The Children’s Hospital
BBC Scotland, Wednesday night 
***

Oh, to have been a fly on the wall in Edinburgh’s children’s hospitals when
the latest crisis hit over delays, rising costs, and the cancelled opening.

Or in Glasgow, where a child cancer ward had to be shut to new admissions after three patients contracted infections. 

Instead, of all the children’s hospitals in all the towns in all of Scotland, this new eight-parter on BBC Scotland was set in the one with no problems: the Royal Aberdeen Children’s Hospital. 

A case of poor choice, bad luck (from a news point of view), or just how it has to be with this sort of series? 

Hospital documentaries have been long been a television staple. The genre, particularly where children are concerned, generally conforms to unspoken rules, the most important of which is that stories should end happily. The alternative hardly bears thinking about, never mind watching. 

As for missing the breaking news in Edinburgh and Glasgow, newspapers, and in time current affairs programmes, are there to take up the slack.

In any event, it was good to see a prime time series set outwith the Central Belt. 

Tern Television, the Glasgow/Aberdeen/Belfast-based maker of everything from Beechgrove to Britain’s Lost Masterpieces, did not mess with a winning formula in this first episode.

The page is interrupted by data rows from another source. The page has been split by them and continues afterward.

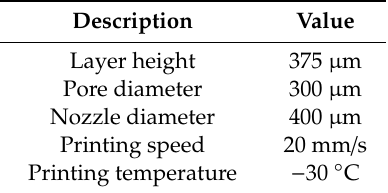
Table 1. The 3DP parameters for 3D-PLGA /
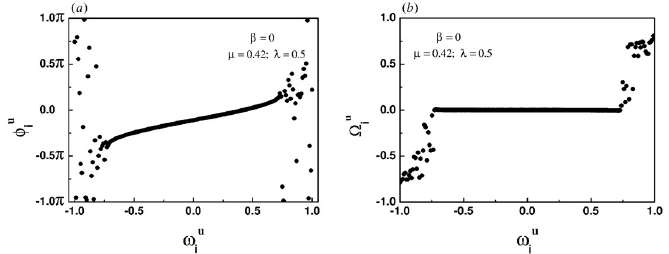
Fig 1. Snapshots of the instantaneous phases (left panel) and the effective frequencies (right panel) for the homogeneous coupling when the intra-layer and inter-layer coupling strength are set to 0.42 and 0.5,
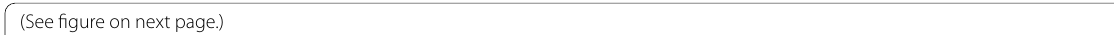
aperture(See figure on next Fig. 10 a The image of the autocorrelation corresponding to the polynomial aperture of the second model or the coherent transfer function (CTF) in the CSLM. b The autocorrelation profile corresponding to the second model of polynomial aperture computed from the FFT technique. c Normalized autocorrelation for the first and second models of polynomial aperture compared with the circular aperture. It is computed from the direct autocorrelation of the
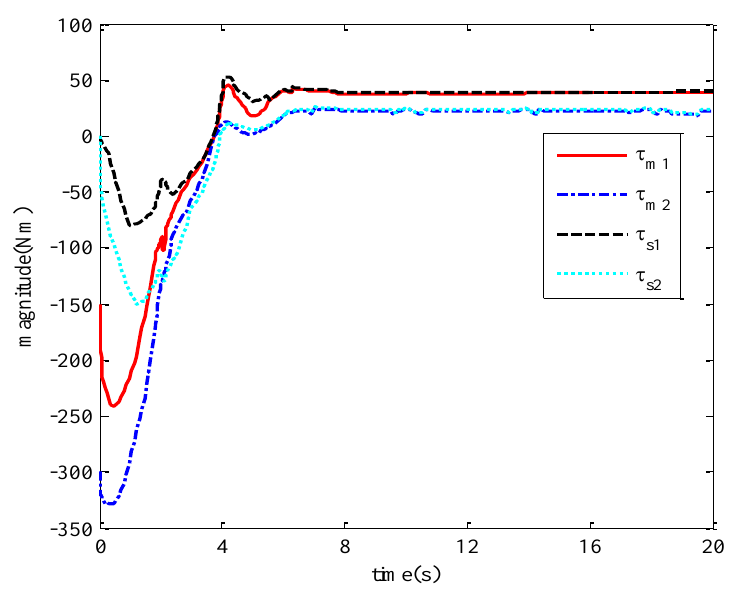
Figure 6. Input torque of master – slave robot joint.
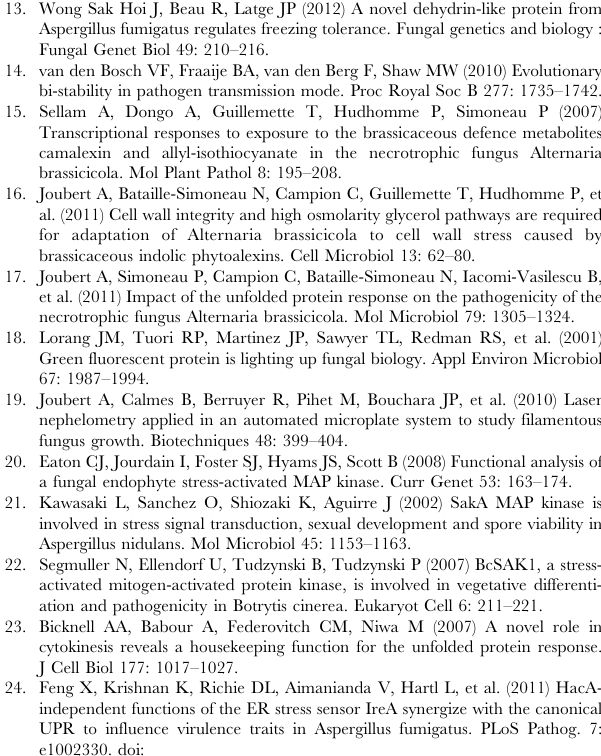
Figure S5 Schematic representation of the construction of AbDhn-Gfp fusion cassette. Targeted ORF and 3 9 flanking region were amplified from A. brassicicola wild-type genomic DNA with two sets of primers (P1/P2 and P3/P4). Reverse primer P2 was designed so that the original stop codon was replaced by three Glycin codons. The sGfp coding sequence (stripped boxes) and Hph gene cassette were amplified from pCT74 [18] and pCB1636 [41], respectively. The four PCR fragments were fused using the double-joint PCR procedure described by Yu et al [40]. The resulting DNA fragment was introduced into A. brassicicola by protoplasts transformation and double crossing–over events replaced the wild locus by the AbDhn-sGfp-Hph cassette. Table S1 lists the different primers that were used for each AdDhn gene: Table S1 List of primers used in this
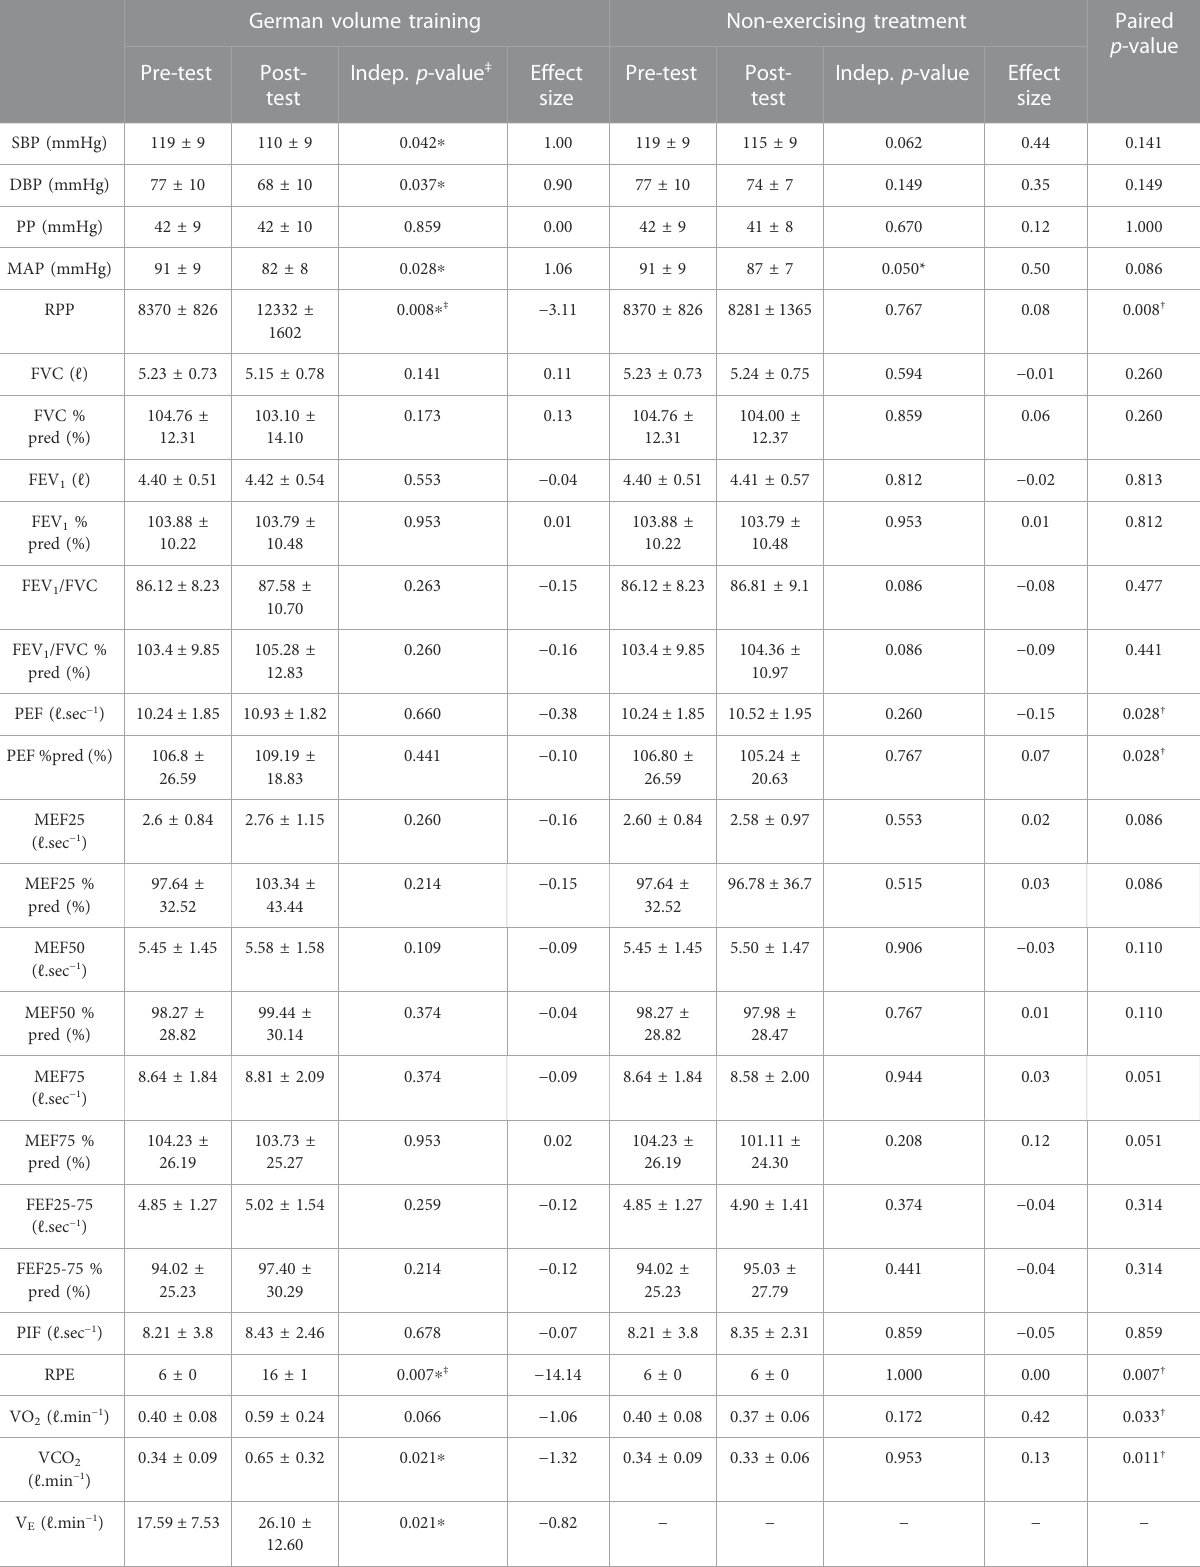
TABLE 2 Acute vasopressor, pulmonary and metabolic responses to a single-session of German Volume Training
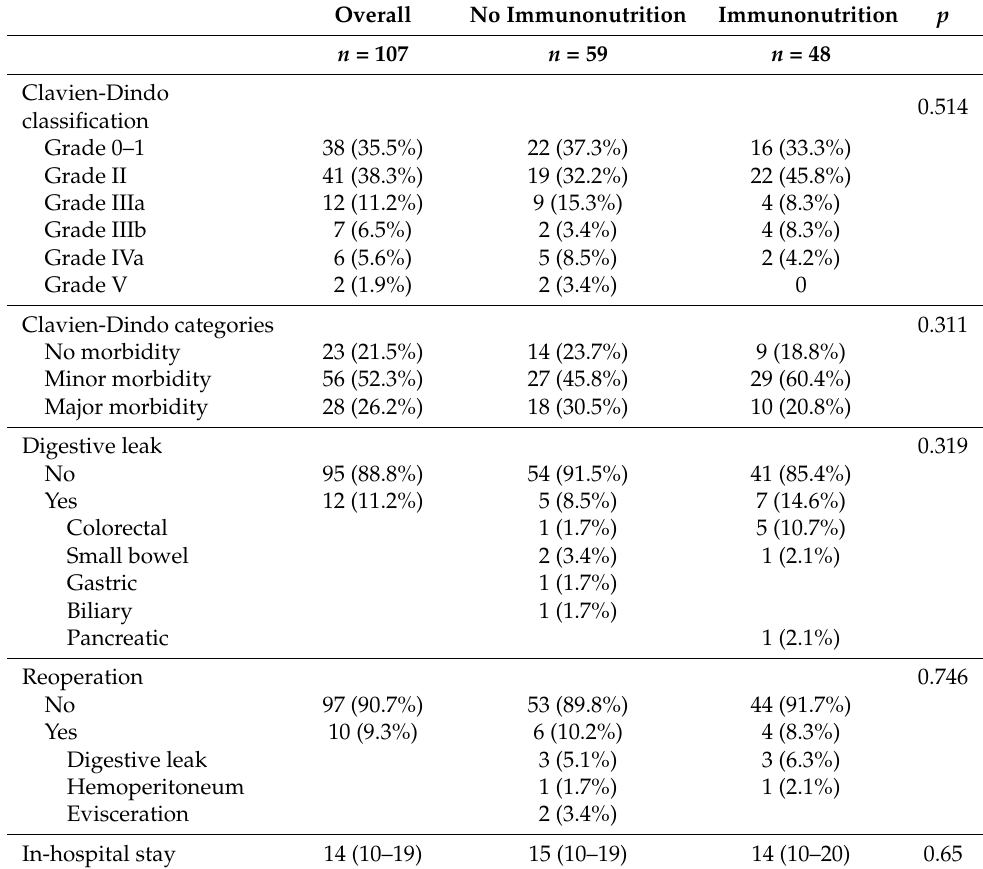
Table 2. Postoperative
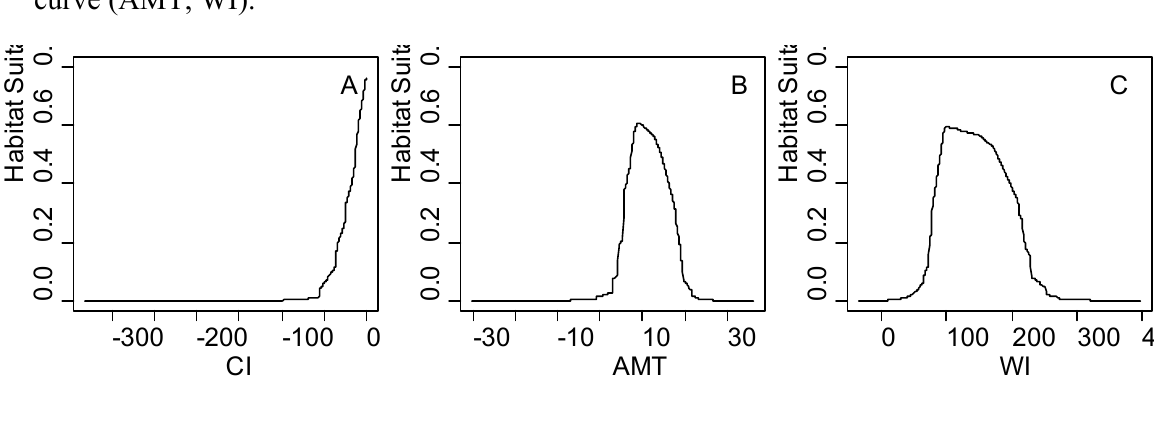
Figure 5. The response curve of climatic suitability for three dominant climatic factors based on MaxEnt model; ( A ) Coldness index (CI, °C); ( B ) annual mean temperature (AMT, °C); ( C ) warmth index (WI, °C); linear response curve (CI); unimodal response curve (AMT,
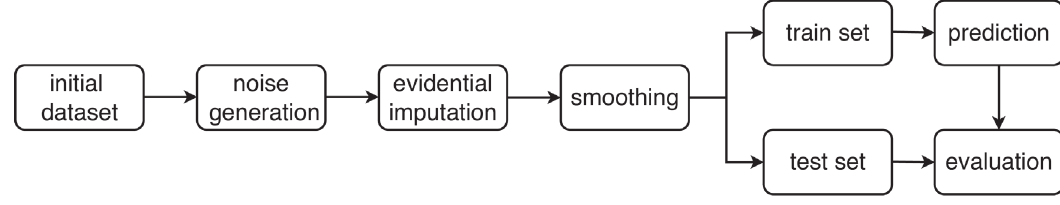
Fig 13. Experimental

As an added bonus it had hired David Tennant to narrate. 

One might have thought Tennant’s “serious” narrating gigs would have been thinner on the ground given his sterling work on the BBC mockumentary W1A, but he seems busier than ever. 

The first visit to the hospital yielded enough in the way of drama, and there was a well-handled tiptoe into delicate territory when we met Jack, now four.

He had a liver transplant at the age of three weeks. His mother paid tribute to the selflessness of the donor’s family, saying she would be “forever grateful” for what they had done.

The words said much; her face said more. 

Jack now has to have regular blood tests, which means needles. And needles, understandably enough, are not Jack’s favourite things.

To calm and reassure him, play specialist Maureen was helping Jack make a book about his hospital visits.

They had a practice without a needle, and Bruno the teddy got in on the act too, taking a jag for the team. “I’m not going to cry,” said Jack. 
“I’m really brave.” 

There were more brave hearts on display in the case of Oscar, three, who had cataracts in both eyes. His mother and father had waited through the first op, every minute feeling like an hour, and could not wait for this one to be over. 

Mr Scott, the ophthalmologist, asked Oscar if he could have a look at his eyes. Oscar promptly opened his mouth wide.

Mr Scott played along, having a pretend look before moving on to the peepers. 

Later, Oscar discovered that hospital floors, like those at any good wedding reception, were pretty ace for sliding across. Safe to say, Oscar was chillaxed about his upcoming op, unlike his parents. 

It was a tricky time, too, for Mr Scott as the cataract refused to budge. “Bit more of a fiddle than an adult cataract,” he said with winning understatement as an operation meant to last one hour moved into a second. He got there in the end, as we knew he would. 

Ten days later Oscar was back for a check-up and the most important part of the whole procedure, as far as he was concerned – the ceremonial pinning on of the sticker. He deserved it.